◆ **Directions for this task**: Of the lines below, copy those that hold the word "Numbers".

◆ **Input for this task**:
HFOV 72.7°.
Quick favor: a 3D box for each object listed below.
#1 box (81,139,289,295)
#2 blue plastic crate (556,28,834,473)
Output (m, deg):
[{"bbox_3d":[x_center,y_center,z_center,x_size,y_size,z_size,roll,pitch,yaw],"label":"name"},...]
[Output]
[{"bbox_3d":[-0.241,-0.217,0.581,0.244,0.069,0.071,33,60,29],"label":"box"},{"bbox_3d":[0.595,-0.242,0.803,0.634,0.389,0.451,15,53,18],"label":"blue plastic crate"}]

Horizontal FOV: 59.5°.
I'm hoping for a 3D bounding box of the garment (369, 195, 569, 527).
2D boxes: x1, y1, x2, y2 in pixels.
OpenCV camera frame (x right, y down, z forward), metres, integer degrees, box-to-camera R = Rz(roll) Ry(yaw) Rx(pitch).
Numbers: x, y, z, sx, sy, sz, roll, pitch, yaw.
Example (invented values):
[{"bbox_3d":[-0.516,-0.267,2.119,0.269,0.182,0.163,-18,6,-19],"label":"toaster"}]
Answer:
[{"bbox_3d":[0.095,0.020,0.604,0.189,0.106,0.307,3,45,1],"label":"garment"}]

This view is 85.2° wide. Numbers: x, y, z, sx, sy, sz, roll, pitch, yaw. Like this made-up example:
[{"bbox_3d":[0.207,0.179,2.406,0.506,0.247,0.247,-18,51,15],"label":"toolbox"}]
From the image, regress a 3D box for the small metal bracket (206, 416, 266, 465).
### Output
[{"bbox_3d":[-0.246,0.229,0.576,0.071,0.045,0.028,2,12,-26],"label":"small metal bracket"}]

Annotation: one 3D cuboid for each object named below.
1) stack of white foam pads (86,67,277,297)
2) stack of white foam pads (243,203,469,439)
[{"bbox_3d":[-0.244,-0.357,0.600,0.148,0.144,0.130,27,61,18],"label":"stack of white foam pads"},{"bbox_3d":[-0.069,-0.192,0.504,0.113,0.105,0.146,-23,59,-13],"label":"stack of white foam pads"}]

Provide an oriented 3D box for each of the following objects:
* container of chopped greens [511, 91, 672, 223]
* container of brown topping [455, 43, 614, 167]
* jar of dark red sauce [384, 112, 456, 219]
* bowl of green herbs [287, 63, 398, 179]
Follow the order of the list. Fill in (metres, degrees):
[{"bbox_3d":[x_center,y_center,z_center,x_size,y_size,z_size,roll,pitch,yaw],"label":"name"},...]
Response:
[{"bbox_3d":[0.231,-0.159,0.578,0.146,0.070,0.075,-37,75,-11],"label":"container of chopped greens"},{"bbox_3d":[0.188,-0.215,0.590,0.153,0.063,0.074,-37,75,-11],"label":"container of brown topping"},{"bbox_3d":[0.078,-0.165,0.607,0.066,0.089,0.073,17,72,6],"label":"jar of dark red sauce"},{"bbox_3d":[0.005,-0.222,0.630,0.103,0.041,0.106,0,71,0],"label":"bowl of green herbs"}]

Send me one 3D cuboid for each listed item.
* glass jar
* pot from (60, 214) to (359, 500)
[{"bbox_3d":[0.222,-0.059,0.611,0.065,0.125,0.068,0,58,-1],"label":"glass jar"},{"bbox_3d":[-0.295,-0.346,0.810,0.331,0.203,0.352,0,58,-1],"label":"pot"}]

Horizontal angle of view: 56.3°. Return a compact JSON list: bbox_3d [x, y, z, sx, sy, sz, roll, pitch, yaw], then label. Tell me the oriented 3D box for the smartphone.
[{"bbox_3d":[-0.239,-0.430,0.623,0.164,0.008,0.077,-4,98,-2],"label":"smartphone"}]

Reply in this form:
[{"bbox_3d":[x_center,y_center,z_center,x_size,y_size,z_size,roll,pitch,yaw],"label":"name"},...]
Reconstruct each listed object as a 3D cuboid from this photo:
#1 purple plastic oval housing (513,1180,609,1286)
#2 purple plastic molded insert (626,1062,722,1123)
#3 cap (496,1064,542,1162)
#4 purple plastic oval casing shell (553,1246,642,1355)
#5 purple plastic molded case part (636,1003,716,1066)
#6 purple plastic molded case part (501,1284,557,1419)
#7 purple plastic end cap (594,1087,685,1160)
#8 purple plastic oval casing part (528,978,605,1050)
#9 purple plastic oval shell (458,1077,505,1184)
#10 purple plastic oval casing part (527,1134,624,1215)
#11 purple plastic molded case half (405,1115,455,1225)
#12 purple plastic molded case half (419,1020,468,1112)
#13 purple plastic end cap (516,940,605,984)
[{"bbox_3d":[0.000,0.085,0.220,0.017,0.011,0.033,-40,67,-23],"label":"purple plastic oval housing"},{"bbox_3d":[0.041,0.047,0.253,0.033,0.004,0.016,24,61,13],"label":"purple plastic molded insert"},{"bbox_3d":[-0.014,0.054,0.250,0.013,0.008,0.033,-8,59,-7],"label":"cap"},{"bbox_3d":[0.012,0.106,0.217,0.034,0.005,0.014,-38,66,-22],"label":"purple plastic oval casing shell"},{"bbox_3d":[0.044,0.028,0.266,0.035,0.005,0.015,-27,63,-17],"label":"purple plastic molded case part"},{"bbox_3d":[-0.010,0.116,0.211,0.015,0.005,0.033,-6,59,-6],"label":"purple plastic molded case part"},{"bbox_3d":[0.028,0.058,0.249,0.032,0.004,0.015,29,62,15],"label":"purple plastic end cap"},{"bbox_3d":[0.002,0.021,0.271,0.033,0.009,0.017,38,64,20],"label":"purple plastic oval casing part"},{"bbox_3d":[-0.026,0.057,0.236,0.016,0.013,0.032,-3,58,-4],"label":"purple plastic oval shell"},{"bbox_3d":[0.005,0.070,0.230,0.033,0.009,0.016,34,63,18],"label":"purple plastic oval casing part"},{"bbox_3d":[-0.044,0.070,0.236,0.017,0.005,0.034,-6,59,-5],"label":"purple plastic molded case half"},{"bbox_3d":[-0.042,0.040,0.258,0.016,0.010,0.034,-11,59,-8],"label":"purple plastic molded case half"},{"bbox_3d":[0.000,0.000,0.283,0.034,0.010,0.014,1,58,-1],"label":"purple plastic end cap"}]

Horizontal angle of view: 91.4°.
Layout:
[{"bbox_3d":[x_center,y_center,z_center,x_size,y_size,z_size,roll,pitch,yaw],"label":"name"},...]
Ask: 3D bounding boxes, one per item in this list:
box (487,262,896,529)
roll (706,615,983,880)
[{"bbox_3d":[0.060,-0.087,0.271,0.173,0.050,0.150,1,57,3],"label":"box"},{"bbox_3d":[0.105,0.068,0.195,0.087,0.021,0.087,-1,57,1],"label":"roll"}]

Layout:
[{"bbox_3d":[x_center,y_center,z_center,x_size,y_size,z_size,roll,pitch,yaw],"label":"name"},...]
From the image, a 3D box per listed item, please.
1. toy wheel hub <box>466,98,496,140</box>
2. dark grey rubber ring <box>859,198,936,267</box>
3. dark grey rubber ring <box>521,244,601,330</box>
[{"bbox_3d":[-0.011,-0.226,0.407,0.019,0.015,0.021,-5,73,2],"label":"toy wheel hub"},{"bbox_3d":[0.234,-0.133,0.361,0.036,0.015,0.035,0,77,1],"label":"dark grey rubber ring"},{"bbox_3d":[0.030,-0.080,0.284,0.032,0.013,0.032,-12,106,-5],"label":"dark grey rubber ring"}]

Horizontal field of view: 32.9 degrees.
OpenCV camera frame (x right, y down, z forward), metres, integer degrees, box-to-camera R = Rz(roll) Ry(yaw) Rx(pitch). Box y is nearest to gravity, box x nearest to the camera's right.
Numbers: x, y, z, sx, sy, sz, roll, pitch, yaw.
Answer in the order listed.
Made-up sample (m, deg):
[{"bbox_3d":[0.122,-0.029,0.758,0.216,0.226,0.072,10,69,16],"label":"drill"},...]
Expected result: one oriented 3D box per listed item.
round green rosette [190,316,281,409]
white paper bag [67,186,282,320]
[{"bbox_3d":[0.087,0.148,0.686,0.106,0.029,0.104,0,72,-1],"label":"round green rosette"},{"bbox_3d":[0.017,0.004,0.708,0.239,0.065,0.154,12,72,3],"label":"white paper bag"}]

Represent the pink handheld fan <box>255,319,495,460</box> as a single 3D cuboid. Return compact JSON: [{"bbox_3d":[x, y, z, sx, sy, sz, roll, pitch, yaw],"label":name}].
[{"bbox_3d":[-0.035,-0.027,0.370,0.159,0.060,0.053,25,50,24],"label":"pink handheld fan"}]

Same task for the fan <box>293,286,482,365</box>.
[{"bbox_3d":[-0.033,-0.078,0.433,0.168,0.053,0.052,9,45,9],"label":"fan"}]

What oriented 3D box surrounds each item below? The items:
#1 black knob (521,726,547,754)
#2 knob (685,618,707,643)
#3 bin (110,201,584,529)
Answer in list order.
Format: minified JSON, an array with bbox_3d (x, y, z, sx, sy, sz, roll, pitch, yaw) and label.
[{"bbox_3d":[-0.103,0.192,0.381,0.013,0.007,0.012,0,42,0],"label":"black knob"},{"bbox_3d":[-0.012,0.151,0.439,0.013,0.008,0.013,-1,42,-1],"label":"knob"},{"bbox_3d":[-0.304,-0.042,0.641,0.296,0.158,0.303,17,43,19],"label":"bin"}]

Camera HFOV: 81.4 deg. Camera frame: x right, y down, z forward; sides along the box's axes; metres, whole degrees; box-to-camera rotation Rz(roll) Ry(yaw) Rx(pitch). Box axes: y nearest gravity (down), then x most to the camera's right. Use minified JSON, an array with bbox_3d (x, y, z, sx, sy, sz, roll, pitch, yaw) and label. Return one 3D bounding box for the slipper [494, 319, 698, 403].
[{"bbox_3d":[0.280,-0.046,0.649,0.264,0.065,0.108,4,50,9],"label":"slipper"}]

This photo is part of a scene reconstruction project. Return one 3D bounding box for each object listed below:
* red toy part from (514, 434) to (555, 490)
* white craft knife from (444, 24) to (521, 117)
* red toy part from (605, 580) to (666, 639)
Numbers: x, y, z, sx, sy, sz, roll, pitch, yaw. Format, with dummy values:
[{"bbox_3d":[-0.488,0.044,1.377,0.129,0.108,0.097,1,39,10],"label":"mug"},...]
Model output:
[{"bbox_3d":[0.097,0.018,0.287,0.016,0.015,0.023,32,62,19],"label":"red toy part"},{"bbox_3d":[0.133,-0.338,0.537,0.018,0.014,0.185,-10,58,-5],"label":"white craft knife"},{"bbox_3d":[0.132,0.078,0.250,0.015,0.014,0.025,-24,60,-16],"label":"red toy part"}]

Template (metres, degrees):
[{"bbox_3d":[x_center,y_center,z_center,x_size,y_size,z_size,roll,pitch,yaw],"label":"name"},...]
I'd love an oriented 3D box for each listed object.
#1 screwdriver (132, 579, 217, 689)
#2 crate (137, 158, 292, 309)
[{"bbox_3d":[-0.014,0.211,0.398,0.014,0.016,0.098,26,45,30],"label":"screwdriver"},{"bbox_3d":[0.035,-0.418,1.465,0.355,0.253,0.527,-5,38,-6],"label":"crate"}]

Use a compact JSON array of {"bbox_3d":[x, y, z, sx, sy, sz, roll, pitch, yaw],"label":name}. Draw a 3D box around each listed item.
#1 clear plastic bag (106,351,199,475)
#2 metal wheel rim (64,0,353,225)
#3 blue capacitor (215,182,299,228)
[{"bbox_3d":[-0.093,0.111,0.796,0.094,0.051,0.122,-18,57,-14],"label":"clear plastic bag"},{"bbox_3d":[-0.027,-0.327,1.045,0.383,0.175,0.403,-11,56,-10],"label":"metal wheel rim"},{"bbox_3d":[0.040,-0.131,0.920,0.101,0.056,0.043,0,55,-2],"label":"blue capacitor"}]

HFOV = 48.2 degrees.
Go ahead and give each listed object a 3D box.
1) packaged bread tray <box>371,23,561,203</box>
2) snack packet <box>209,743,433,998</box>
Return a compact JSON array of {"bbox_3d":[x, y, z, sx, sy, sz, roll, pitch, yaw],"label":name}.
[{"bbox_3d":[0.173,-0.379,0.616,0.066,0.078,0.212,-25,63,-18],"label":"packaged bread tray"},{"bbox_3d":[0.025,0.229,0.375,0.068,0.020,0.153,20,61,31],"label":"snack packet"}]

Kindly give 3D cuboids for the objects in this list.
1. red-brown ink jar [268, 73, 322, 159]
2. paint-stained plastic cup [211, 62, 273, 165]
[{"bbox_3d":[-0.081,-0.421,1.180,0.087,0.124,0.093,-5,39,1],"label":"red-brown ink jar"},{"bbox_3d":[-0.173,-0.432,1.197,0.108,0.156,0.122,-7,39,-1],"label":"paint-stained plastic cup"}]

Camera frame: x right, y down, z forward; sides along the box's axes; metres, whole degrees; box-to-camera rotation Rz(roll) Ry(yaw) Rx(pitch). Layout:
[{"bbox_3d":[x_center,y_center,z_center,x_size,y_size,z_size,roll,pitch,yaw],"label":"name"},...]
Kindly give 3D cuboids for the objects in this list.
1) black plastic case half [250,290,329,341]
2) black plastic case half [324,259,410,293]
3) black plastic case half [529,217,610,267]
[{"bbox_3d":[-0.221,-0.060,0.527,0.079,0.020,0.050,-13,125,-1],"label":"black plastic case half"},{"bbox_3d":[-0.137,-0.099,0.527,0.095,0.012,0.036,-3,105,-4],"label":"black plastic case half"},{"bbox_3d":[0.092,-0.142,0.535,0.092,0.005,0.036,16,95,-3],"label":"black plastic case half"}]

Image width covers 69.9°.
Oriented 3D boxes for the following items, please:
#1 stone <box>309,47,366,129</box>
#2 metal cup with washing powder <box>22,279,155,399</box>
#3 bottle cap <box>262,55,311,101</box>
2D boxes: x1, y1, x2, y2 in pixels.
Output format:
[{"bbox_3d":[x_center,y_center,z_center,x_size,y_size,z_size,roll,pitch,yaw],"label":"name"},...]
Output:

◆ **Task solution**:
Numbers: x, y, z, sx, sy, sz, roll, pitch, yaw.
This view is 85.2° wide. Numbers: x, y, z, sx, sy, sz, roll, pitch, yaw. Like this made-up example:
Numbers: x, y, z, sx, sy, sz, roll, pitch, yaw.
Numbers: x, y, z, sx, sy, sz, roll, pitch, yaw. Format, with dummy values:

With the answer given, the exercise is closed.